A right triangle is inscribed in a circle such that each vertex of the triangle lies on the circumference of...

1. TRANSLATE the problem information

• Given information:
  • Right triangle inscribed in circle (all vertices on circumference)
  • Hypotenuse = \(\mathrm{3 \times (shortest\, leg)}\)
  • Area = \(\mathrm{1{,}156\sqrt{2}}\) square units
  • Need to find: diameter of circle

2. INFER the key geometric relationship

• Since we have a right triangle inscribed in a circle, Thales' theorem tells us the hypotenuse must be the diameter of the circle
• This means: \(\mathrm{diameter = hypotenuse}\)

3. TRANSLATE into algebraic variables

• Let shortest leg = \(\mathrm{a}\)
• Then hypotenuse = \(\mathrm{3a}\)
• Let other leg = \(\mathrm{b}\)

4. INFER and SIMPLIFY the relationship between the legs

• Using Pythagorean theorem: \(\mathrm{a^2 + b^2 = (3a)^2}\)
• Expanding: \(\mathrm{a^2 + b^2 = 9a^2}\)
• Solving for \(\mathrm{b^2}\): \(\mathrm{b^2 = 9a^2 - a^2 = 8a^2}\)
• Therefore: \(\mathrm{b = 2a\sqrt{2}}\)

5. SIMPLIFY using the area formula

• Area = \(\mathrm{\frac{1}{2} \times base \times height = \frac{1}{2} \times a \times b}\)
• Substituting \(\mathrm{b = 2a\sqrt{2}}\):
  \(\mathrm{Area = \frac{1}{2} \times a \times (2a\sqrt{2}) = a^2\sqrt{2}}\)
• Setting equal to given area: \(\mathrm{a^2\sqrt{2} = 1{,}156\sqrt{2}}\)
• Dividing both sides by \(\mathrm{\sqrt{2}}\): \(\mathrm{a^2 = 1{,}156}\)
• Taking square root: \(\mathrm{a = \sqrt{1{,}156} = 34}\) (use calculator)

6. SIMPLIFY to find the diameter

• Hypotenuse = \(\mathrm{3a = 3 \times 34 = 102}\)
• Since hypotenuse = diameter: \(\mathrm{diameter = 102}\)

Answer: C) 102

Why Students Usually Falter on This Problem

Most Common Error Path:

Weak INFER skill: Students don't recognize that Thales' theorem applies to this inscribed right triangle, so they don't realize the hypotenuse equals the diameter.

Without this connection, they may try to use other circle formulas or get confused about how the triangle relates to the circle. They might attempt to find the radius using circumference or area formulas that don't apply here, leading to incorrect calculations and potentially selecting Choice A (68) or getting stuck and guessing.

Second Most Common Error:

Poor SIMPLIFY execution: Students correctly set up the area equation \(\mathrm{a^2\sqrt{2} = 1{,}156\sqrt{2}}\) but make algebraic errors when solving.

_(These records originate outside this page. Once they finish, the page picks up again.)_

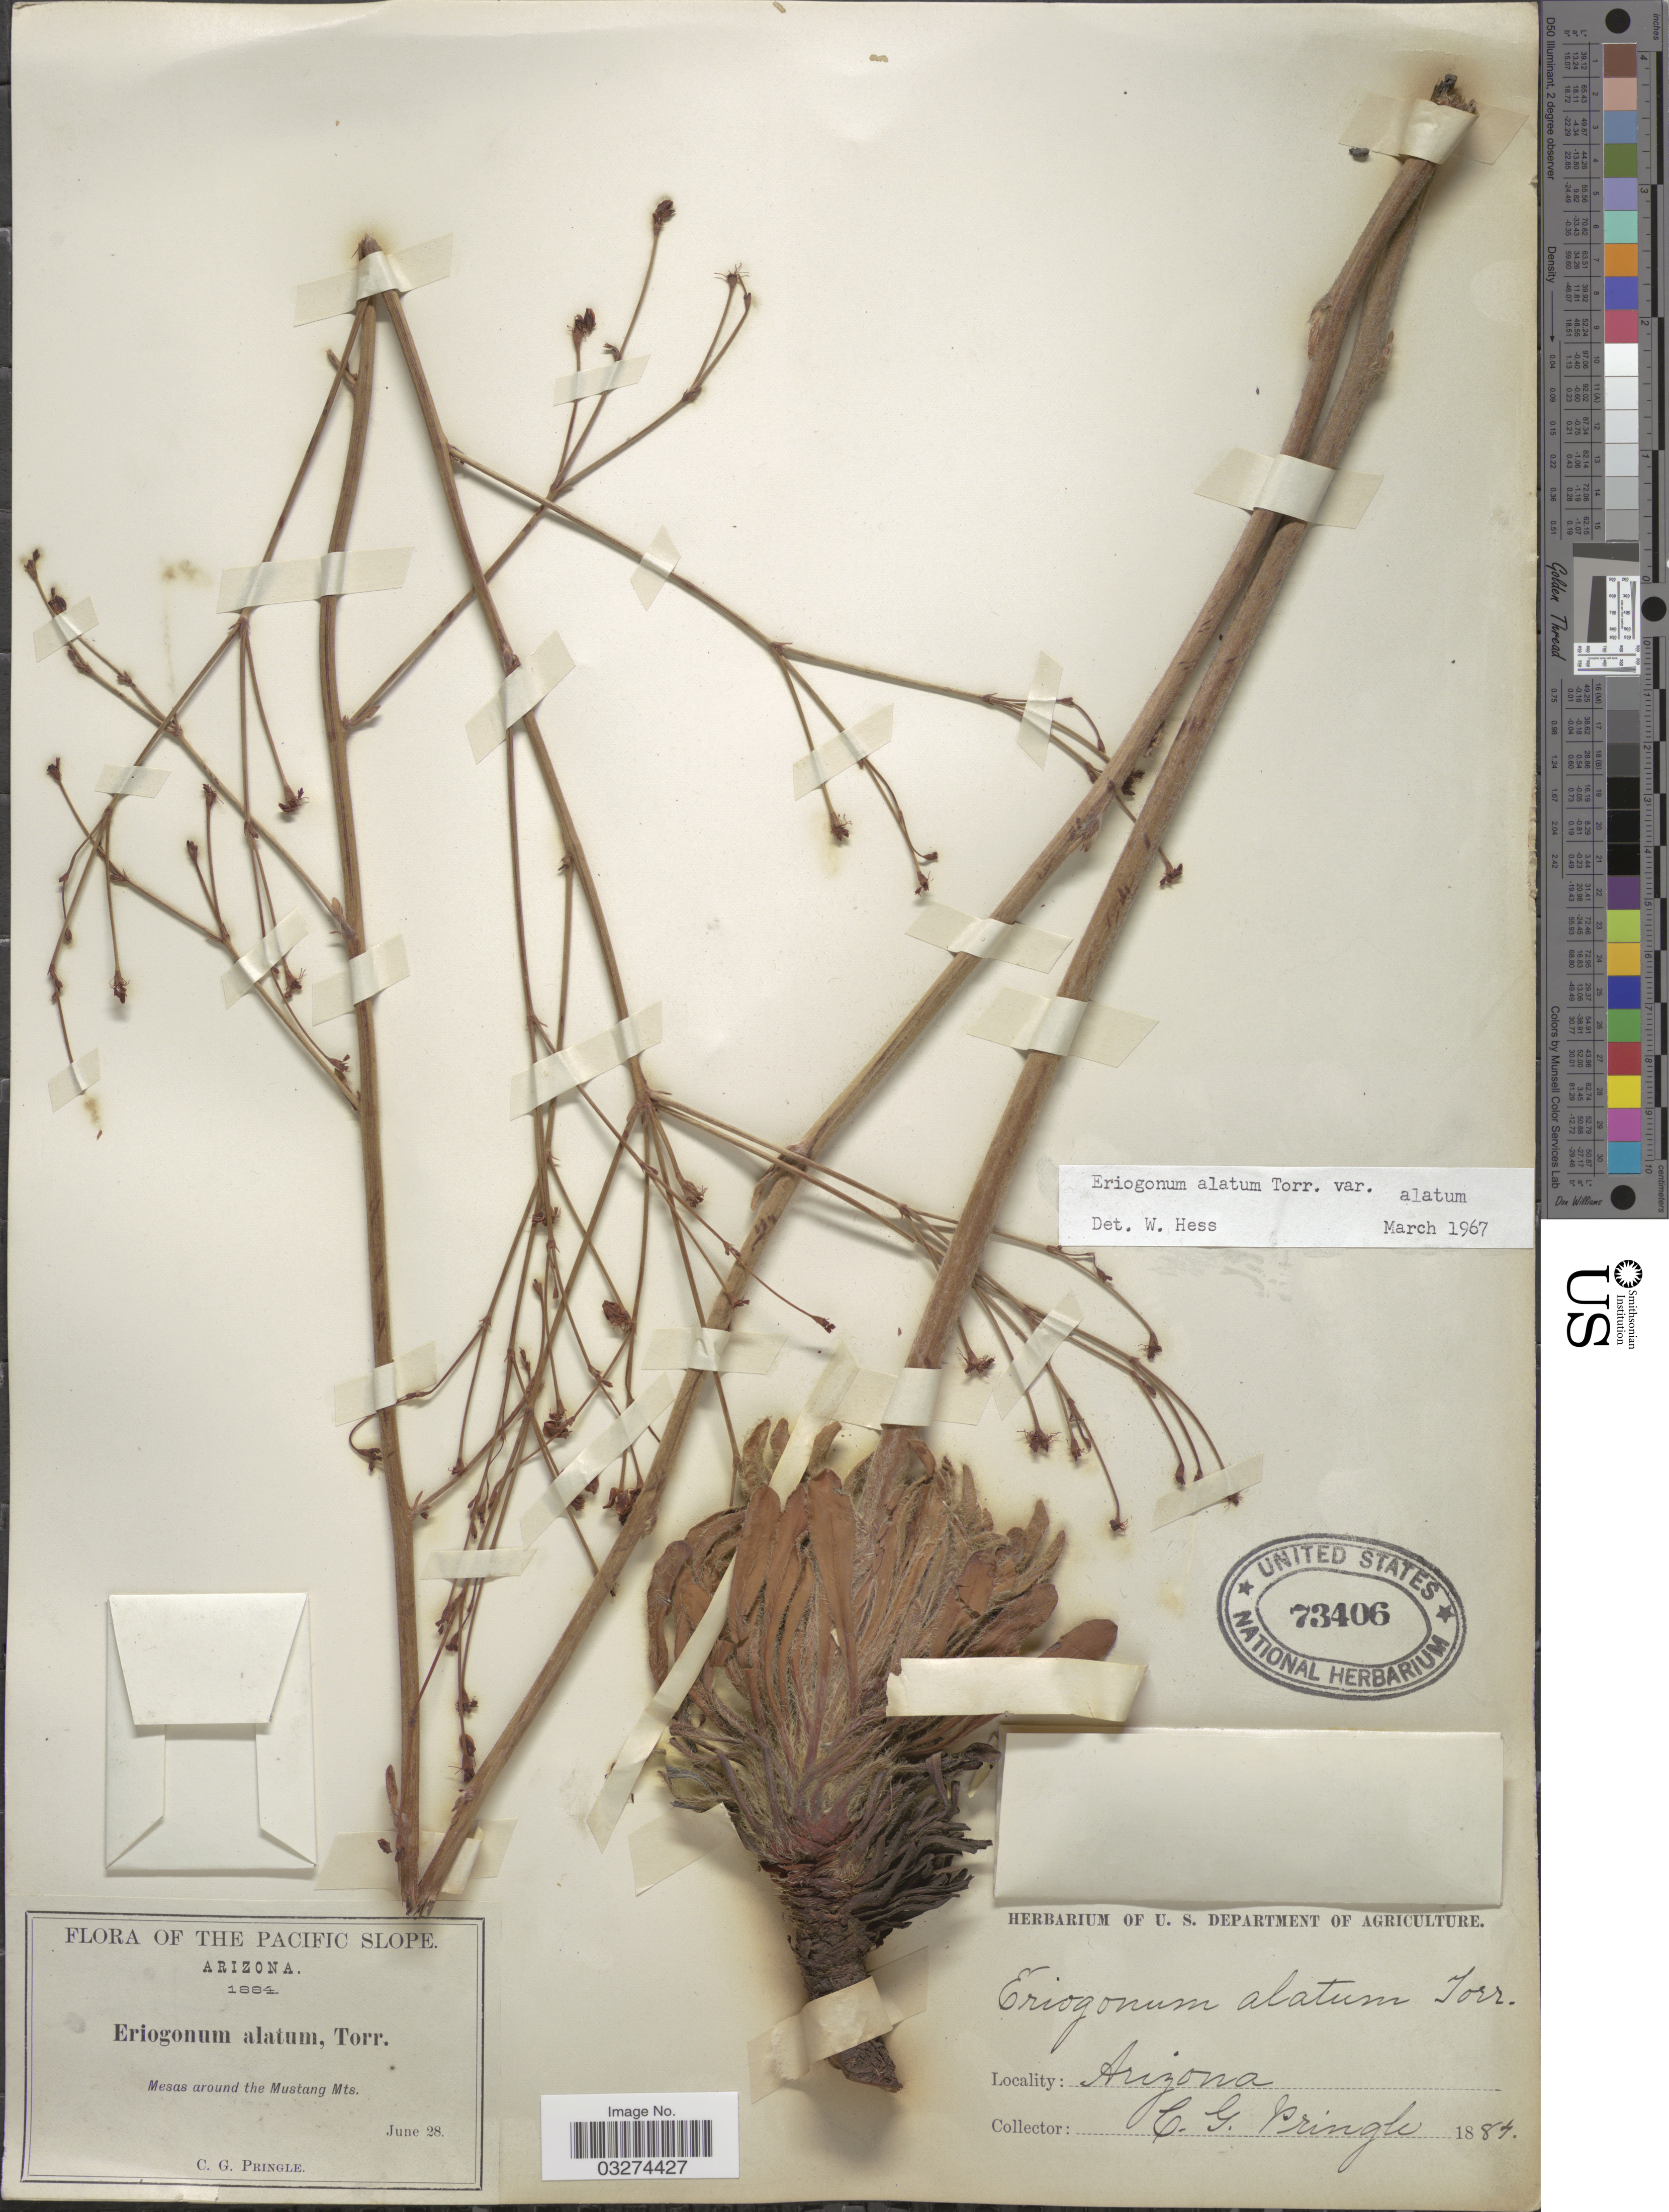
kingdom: Plantae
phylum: Tracheophyta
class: Magnoliopsida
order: Caryophyllales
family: Polygonaceae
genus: Eriogonum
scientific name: Eriogonum alatum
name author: Torr.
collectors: C. G. Pringle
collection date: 1884-06-28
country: United States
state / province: Arizona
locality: The Pacific Slope, Mesas around the Mustang Mts.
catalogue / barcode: US 73406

They might forget to divide both sides by \(\mathrm{\sqrt{2}}\), leading to \(\mathrm{a^2 = 1{,}156\sqrt{2}}\) instead of \(\mathrm{a^2 = 1{,}156}\). This gives them \(\mathrm{a = \sqrt{1{,}156\sqrt{2}} \approx 40.4}\), making the hypotenuse \(\mathrm{\approx 121}\), which doesn't match any answer choice. This leads to confusion and guessing.

The Bottom Line:

This problem requires recognizing a key geometric theorem (Thales') that directly connects the triangle to its circumscribed circle. Without this insight, students get lost trying to force other geometric relationships that don't apply to this specific configuration.